The takeaway is clear: provide real data, make trials easy, be transparent about limitations, and share your content where AI developers are already active. Stick to this consistently, and trust will naturally follow.
FAQs
How do I segment AI developers by role?
AI developers generally fall into four interconnected roles, each contributing uniquely to the field:
AI engineers: They specialize in creating applications powered by large language models (LLMs). Their responsibilities often include tasks like prompt engineering and integrating these applications into broader systems.
ML engineers: These professionals focus on training machine learning models, managing MLOps processes, and setting up the infrastructure needed for running inferences.

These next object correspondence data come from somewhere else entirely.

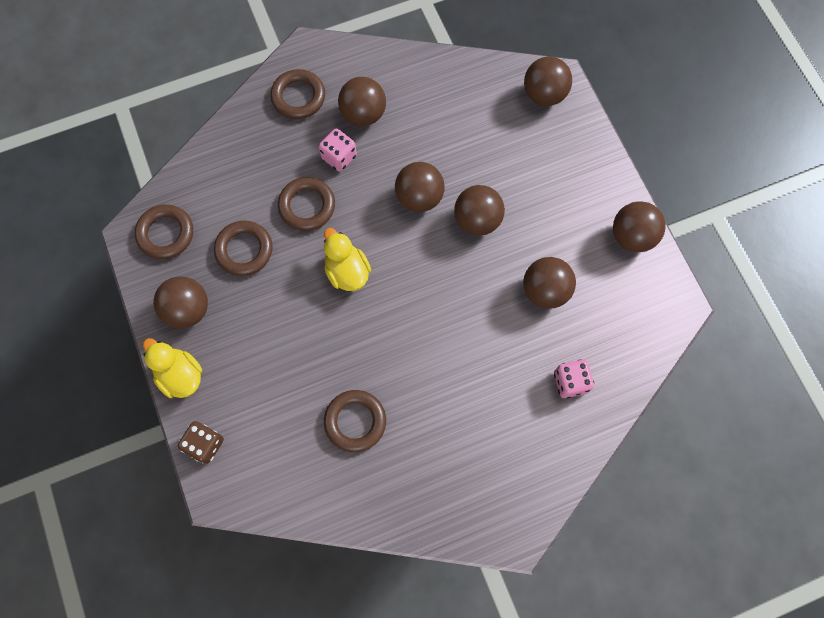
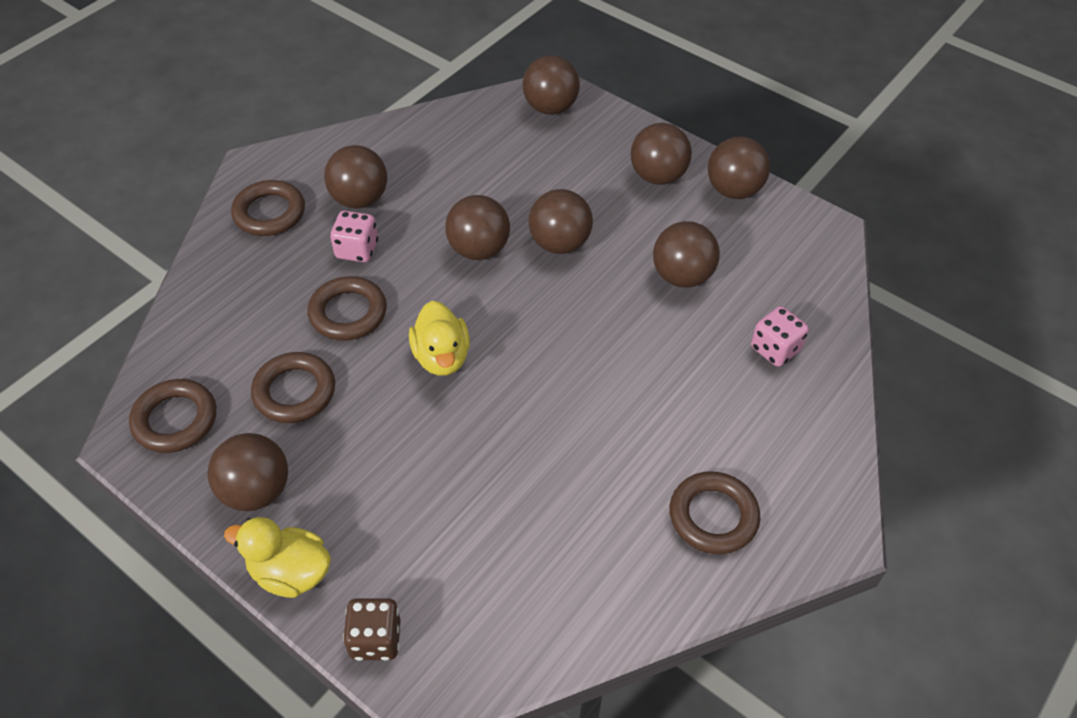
camera: 30 degrees left, 20 degrees down
(347, 271) = (441, 357): yellow duck -> yellow duck turned 135 degrees counterclockwise
(355, 421) = (559, 511): brown ring -> brown ring (713, 516)
(583, 196) = (657, 176): none -> brown ball

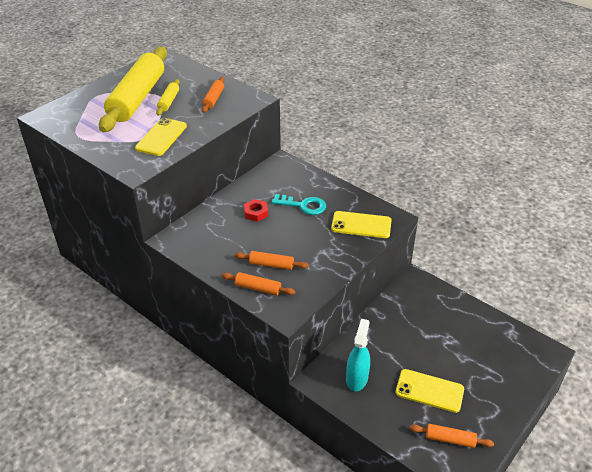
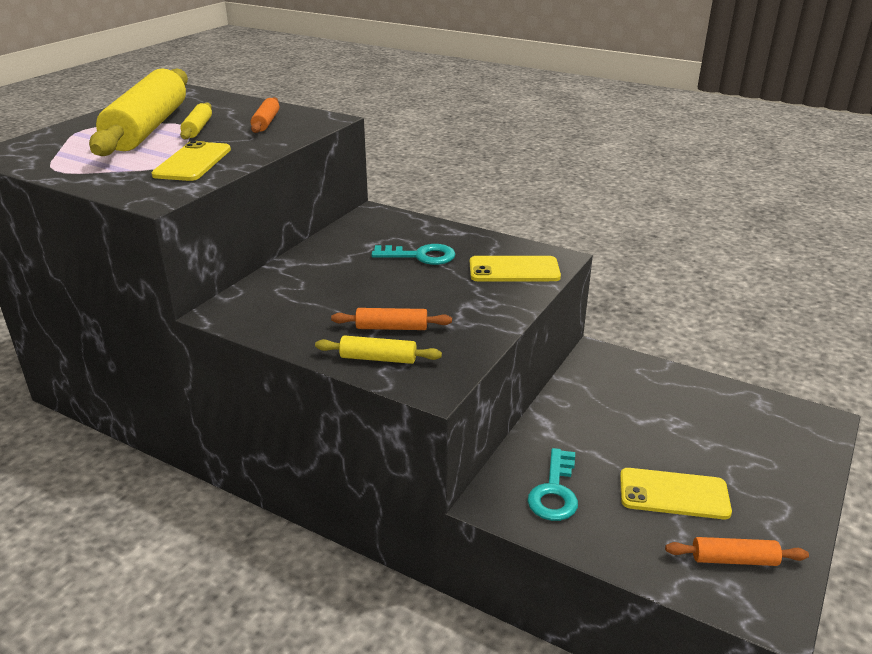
camera: 10 degrees left, 10 degrees down
(256, 213) = (350, 270): red nut -> none
(258, 288) = (378, 358): orange rolling pin -> yellow rolling pin
(357, 378) = (554, 491): turquoise spray bottle -> turquoise key

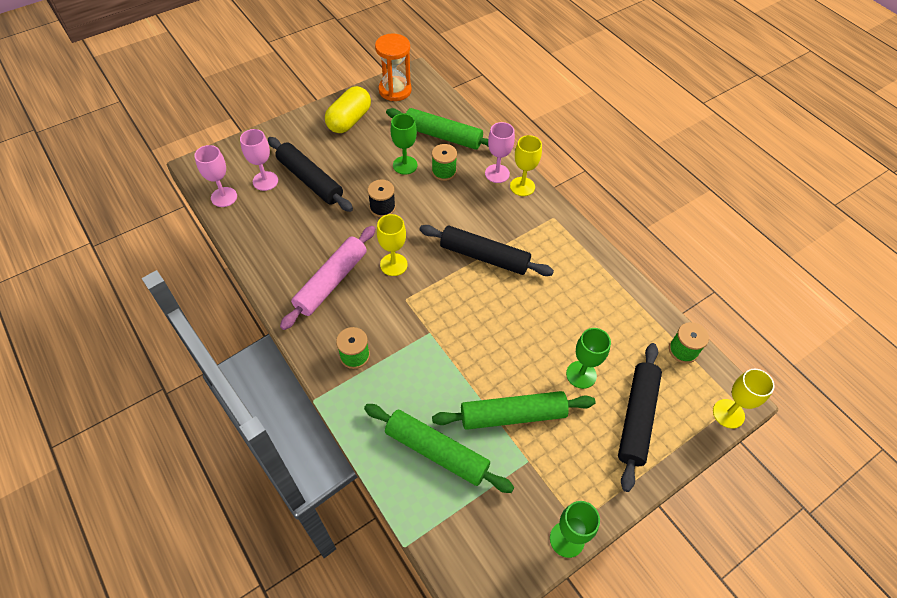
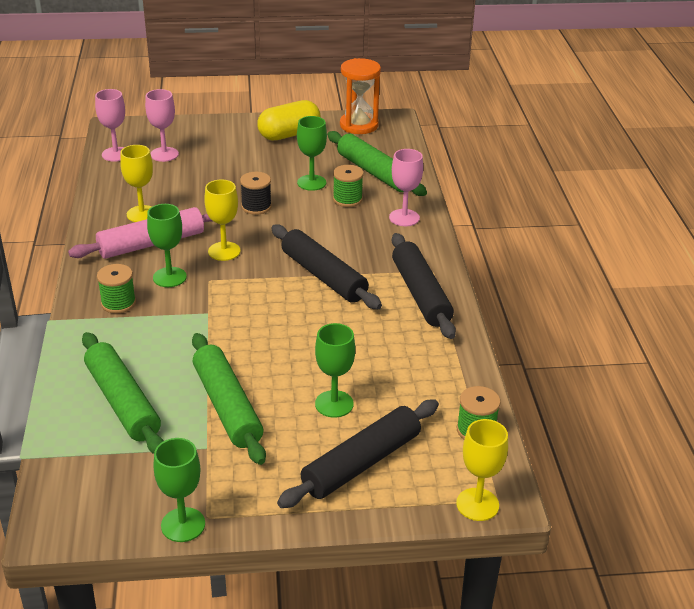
camera: 30 degrees right, 20 degrees down
(310, 180) = (206, 166): black rolling pin -> black rolling pin (420, 294)
(373, 310) = (169, 277): none -> green goblet
(513, 415) = (227, 406): green rolling pin -> green rolling pin turned 45 degrees clockwise
(522, 186) = (422, 236): yellow goblet -> yellow goblet (142, 214)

Research scientists: Typically found in R&D departments or labs, they establish their expertise by publishing research papers and contributing to open-source projects.
Data scientists and data engineers: They handle the data pipelines that are essential for supporting machine learning tasks.
What’s the fastest way to prove value to AI engineers?
To create a seamless, self-serve experience, prioritize tools that users can access and see results from almost instantly. Forget about gated content or lengthy sales calls - let users dive right in. Offer something practical, like a Colab or Jupyter notebook, or even a one-command deployable sandbox. These options give users hands-on access without unnecessary barriers.
Want to build trust? Provide a reference implementation that demonstrates the architecture of a real-world app. It’s much easier for users to connect with your offering when they can see how it works in a real scenario.
When presenting your solution, focus on specific metrics such as latency, token costs, and throughput. Be upfront about the tradeoffs involved and any potential failure modes. Transparency here not only sets realistic expectations but also establishes credibility.
Which metrics best predict AI tool adoption?
When it comes to predicting the adoption of AI tools, two factors stand out: product-qualified leads and developer engagement with your technical setup. These elements provide a clear picture of how likely users are to embrace your tools. Here are some important metrics to keep an eye on:
- Interaction with documentation: Developers who engage with 5 or more unique documentation pages show a remarkable 340% boost in conversion rates.
- API usage signals: Metrics like sandbox signups and the time it takes for users to make their first successful API call reveal strong intent to adopt.
- Community activity: Indicators such as repository fork velocity, package downloads, and the 30-day retention rate of hackathon participants demonstrate trust within the developer community and signal long-term adoption potential.
By paying close attention to these metrics, you can better understand user behavior and refine your approach to driving adoption.